The dishonest and criminal world of pump-and-dump schemes is a subject of fascination for many, says Steve Burns of New Trader U.

As demonstrated by the popularity of the film “The Wolf of Wall Street,” which recounts the story of Jordan Belfort, a stockbroker who amassed a fortune of ill-gotten gains through this fraudulent practice after starting his brokerage firm Stratton Oakmont. Belfort’s dubious tactics provoked much controversy and media scrutiny, and the film piqued the interest of audiences around the globe. Primarily for the movie’s entertainment value and lifestyle, it showed Belfort living at the expense of the customers that invested with his firm.

In this article, we will delve into the intricate workings of the pump-and-dump scheme and explore the valuable lessons that can be learned from Belfort’s illegal and unethical activities. By comprehending the inner workings of this deceitful scheme, investors can take better measures to protect themselves against similar schemes.

What is a Pump-and-Dump Scheme?

A pump-and-dump scheme is a highly illegal and unethical practice where fraudsters artificially increase the value of a stock and then sell it at an inflated price, making a quick profit at the expense of innocent investors.
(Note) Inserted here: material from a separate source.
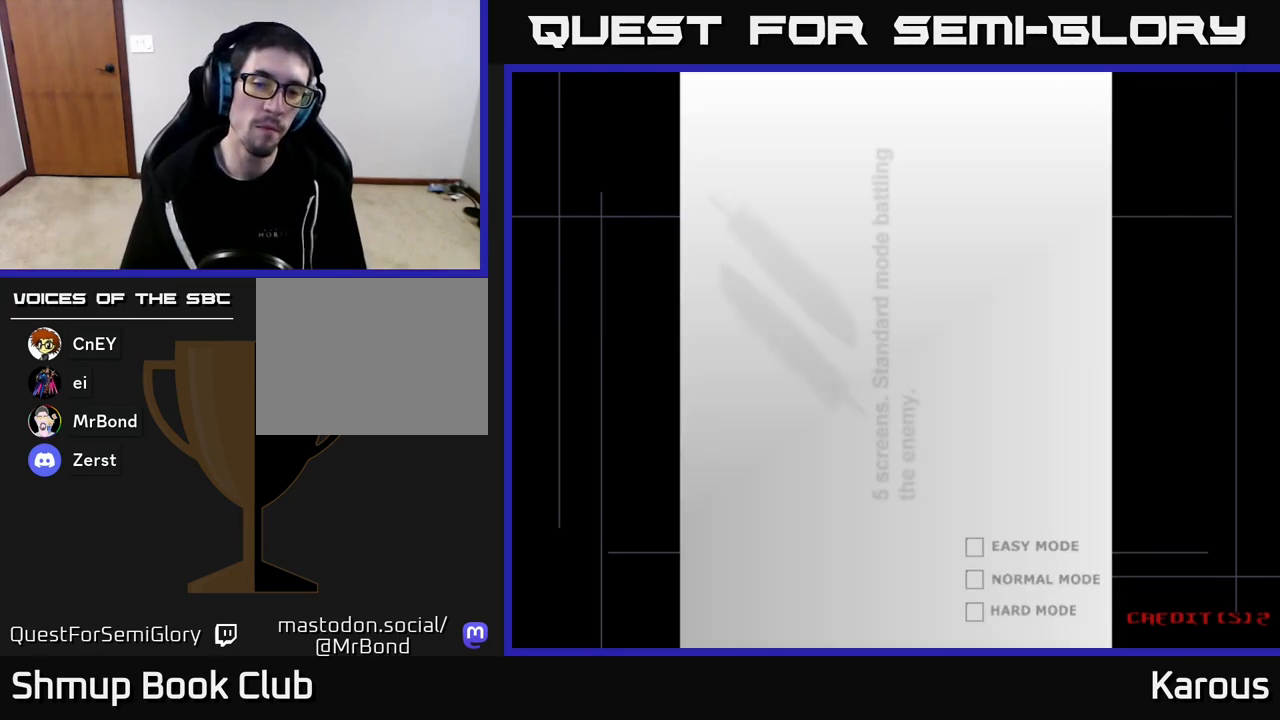
{"buttons": [], "left_stick": "center", "right_stick": "center", "events": [[17, "A", "down"], [117, "A", "up"], [183, "A", "down"], [283, "A", "up"], [367, "A", "down"], [467, "A", "up"]]}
The perpetrators of the scheme first buy shares of a minor, obscure company that are cheap and easy to acquire. They then use various fraudulent methods to promote the stock, creating buzz and increasing demand. They may use false or misleading statements, spam emails, social media bots, Discord servers, Reddit, or other deceptive tactics to create the illusion that the stock is poised to skyrocket in value. As more and more people invest in the stock, its price increases, creating a buying frenzy.

Once the stock price has peaked, the fraudsters sell their shares, cashing in on the inflated price. This sudden dumping of shares floods the market with the stock, causing its price to plummet. The unsuspecting investors who bought the stock at a high price are left holding shares worth much less than what they paid. The investors lose their money, while the fraudsters make huge profits. Pump-and-dump schemes are a serious crime that can have devastating consequences for investors and the integrity of financial markets.

How Did Jordan Belfort Use The Pump-and-Dump Scheme?

Jordan Belfort established his career as a stockbroker in the 1980s when the stockbrokers were still an exclusive club. Back then, buying and selling stocks required investors to call a real person who would explain what to buy and sell. This process was time-consuming and expensive, as investors had to pay significant commissions to the brokers. Jordan saw an opportunity in this inefficiency and founded his brokerage firm, Stratton Oakmont.

At Stratton Oakmont, Jordan, and his brokers aggressively pitched stocks to unsophisticated investors. They would first buy up shares of a minor, unknown company and then instruct their brokers to sell the stock to their contacts, using high-pressure sales tactics. This would create a buying frenzy, driving up the stock price and making it easier to sell to new investors. Once the stock price had reached a certain level, Jordan would instruct his “rat holes” (trusted connections) first to buy up the stock before the pump and then start selling near the peak price to create the dump, making it difficult for their regular clients to sell off the stock in time to profit.

Jordan also took his scheme to new heights by taking companies public. An initial public offering (IPO) is when a company is first listed on a public exchange. Jordan would instruct his rat holes to buy up the stock in a company he was about to take public. The company would then debut on the public market, and Jordan would instruct his army of brokers to sell the IPO stock to all of their contacts. This would increase the stock’s price, making it attractive to other investors. The rat holes could then use this buying mania to silently sell their stocks, netting them a very healthy profit. His firm took Steve Madden public utilizing this strategy.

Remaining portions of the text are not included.